現在、その治験をある大学でやっていますが、ミカンは甘いので糖尿病の患者は食べるなという医者もいますが、実は糖尿病にもいいらしいというのがわかってきたのです。
この治験が発表されたら、多分ミカン農家は潤うと思います。今はそれが斜面で栽培されているうえに安価なため、お年寄りの多い農家では体力的な問題もあってわざわざ斜面を登ることもせず、放置されたままやがて実が地に落ちて腐っているらしいのです。しかし、価値が上がってどんどん出荷が増えれば、若者が帰農して活性化も図れると思います。
これは日本の特産なので、治験が発表される前に温州ミカンを保護する必要もあるのではないかとさえ考えています。さらに温州ミカンの付加価値を高めるプロジェクトもいろいろ立ち上げればいいと思います。
<政治主導の勉強会を>
吉川 ほかにも、血液サラサラ作用のあるケルセチンを含む玉ネギなどの研究にも携わっております。このような良い成分を含んでいる農作物をいかにして作るかというプロジェクトを、ぜひ政治主導で行なっていただきたいですね。

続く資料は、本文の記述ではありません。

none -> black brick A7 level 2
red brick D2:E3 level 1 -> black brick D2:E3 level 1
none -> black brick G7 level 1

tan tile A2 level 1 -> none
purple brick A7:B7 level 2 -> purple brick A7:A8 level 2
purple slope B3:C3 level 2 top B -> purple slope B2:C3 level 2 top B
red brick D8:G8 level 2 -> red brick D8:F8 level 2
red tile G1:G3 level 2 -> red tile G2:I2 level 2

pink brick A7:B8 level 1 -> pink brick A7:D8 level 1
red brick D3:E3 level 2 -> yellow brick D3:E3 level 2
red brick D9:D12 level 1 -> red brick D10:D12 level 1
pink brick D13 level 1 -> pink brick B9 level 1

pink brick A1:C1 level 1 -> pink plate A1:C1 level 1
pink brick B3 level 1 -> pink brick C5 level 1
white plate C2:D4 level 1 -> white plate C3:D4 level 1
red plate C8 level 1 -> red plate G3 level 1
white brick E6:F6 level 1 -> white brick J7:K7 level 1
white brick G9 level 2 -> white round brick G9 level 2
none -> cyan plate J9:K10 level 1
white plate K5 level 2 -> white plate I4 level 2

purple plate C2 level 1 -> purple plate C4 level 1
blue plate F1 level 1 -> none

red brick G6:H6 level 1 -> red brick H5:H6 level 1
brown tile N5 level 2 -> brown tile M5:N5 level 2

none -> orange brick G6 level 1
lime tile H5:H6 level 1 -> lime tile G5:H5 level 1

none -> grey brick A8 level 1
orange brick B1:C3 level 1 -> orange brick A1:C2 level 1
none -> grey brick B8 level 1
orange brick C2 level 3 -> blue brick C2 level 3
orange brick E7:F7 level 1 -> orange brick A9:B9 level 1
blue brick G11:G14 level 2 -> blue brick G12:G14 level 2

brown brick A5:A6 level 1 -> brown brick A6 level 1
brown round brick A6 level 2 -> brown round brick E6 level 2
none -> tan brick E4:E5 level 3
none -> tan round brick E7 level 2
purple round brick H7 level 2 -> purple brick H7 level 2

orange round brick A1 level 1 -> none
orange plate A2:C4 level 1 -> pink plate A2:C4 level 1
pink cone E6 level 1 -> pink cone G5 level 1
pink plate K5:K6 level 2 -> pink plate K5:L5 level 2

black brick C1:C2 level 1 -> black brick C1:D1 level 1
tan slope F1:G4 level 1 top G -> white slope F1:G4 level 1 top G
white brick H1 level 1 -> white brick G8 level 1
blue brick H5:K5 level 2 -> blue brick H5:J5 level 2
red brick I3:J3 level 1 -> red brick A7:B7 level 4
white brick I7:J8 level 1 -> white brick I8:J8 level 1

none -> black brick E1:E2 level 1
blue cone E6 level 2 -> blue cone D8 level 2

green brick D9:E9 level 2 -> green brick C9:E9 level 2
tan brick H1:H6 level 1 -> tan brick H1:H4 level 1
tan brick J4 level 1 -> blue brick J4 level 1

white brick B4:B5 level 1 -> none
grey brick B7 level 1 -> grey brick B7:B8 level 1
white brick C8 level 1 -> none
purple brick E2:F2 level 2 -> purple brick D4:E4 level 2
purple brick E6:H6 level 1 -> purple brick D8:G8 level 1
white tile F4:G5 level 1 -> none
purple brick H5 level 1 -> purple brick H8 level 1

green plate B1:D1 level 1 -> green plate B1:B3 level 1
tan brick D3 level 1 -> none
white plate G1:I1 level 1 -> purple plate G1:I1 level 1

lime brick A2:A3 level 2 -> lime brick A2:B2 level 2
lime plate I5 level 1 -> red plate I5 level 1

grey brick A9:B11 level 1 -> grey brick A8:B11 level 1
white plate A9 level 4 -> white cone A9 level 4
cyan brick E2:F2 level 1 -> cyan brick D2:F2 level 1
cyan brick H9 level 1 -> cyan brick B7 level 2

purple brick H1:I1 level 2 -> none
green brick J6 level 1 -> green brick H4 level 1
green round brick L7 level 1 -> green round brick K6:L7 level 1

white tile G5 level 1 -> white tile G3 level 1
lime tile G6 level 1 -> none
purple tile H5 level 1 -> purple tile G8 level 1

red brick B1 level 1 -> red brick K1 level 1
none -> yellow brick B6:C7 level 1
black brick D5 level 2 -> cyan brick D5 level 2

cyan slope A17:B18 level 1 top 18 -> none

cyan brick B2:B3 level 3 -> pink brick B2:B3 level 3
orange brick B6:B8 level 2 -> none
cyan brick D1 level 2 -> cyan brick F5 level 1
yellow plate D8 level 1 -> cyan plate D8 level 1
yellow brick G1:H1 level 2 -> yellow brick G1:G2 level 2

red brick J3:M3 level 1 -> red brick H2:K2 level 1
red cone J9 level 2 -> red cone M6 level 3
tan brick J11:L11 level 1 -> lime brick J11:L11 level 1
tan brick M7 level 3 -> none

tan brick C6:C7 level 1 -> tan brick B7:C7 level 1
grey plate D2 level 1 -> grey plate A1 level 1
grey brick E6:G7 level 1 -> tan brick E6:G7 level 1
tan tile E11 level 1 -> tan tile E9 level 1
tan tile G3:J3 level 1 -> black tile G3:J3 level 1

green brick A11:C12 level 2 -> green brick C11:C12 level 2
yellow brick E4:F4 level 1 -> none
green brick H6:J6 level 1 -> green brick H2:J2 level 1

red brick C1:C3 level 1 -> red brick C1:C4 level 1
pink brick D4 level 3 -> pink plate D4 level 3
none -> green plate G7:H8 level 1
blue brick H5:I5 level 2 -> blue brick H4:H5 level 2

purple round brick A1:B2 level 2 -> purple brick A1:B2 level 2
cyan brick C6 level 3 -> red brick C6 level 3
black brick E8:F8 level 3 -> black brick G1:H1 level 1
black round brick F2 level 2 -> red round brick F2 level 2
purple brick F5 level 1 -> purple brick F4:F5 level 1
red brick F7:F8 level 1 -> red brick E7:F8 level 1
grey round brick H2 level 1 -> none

ルテインに話を戻せば、たくさんルテインを食べればいいのですが、サプリメントの方が手っ取り早いと思えば、芋の葉と一緒にサプリメントを飲んでおけば3日か4日は芋の葉を食べなくてもいいということになります。すると、医者のサプリメントアレルギーもなくなってくると思います。
近いうちに、ルテインというものが黄斑変性を予防できるというのがピシっとしたダブルブラインドのトライアルで証明されているということになれば、これはもう食品です。ほうれん草が嫌いな人はサプリメントを飲み、病気になれば眼科医に行けばいい。ルテインというのは食品ですが、やがて医者が食品を処方するという時代がやってくることになります。
そうなると、医者が健康食品にアレルギーを示すようなことはなくなってくると思いますが、いかがでしょうか。少なくとも、眼科で黄斑変性を専門にやっておられるような医者はルテインを飲んでいらっしゃると思いますよ。
山東 ぜひ、そのための研究会をつくって一緒に考えていきたいですね。皆さんが発想の転換をして、食とサプリメントと健康づくりを幅広く考えていくことが必要でしょう。若々しい人と国をつくって行くために頑張りましょう。
【田代 宏】
山東 昭子(さんとう あきこ)
(財)日本健康・栄養食品協会会長。参議院副議長。
11歳で芸能界入り、女優・司会・レポーターとしてテレビ、映画、雑誌などで活躍。1974年、参議院全国区に32歳の最年少で初当選。以後、6回当選、参議院で環境委員長、外務委員長を歴任。自民党では女性局長、環境部会長をはじめ、教育・福祉・住宅対策・外交関係を担当。90年、我が国6人目の女性大臣として科学技術庁長官に就任。自民党両院議員総会長、食育調査会長などを務めた。現在、「元気な120才を創る会」の理事として健康長寿社会の実現を目指している。
吉川 敏一(よしかわ としかず)
日本抗加齢医学会理事長。京都府立医科大学教授。医学博士。
1973年京都府立医科大学卒業後、84年米国ルイジアナ州立大学客員教授、93年東京大学先端科学技術研究センター客員教授などを歴任。05年1月から06年12月まで国際フリーラジカル学会の会長も務めた。昨年は民放テレビの「世界一受けたい授業」に出演。講演活動、執筆活動を精力的にこなす日々を送っている。「活性酸素・フリーラジカルのすべて」(丸善)、「いくつになっても年をとらない9つの習慣」(扶桑社)など著書多数。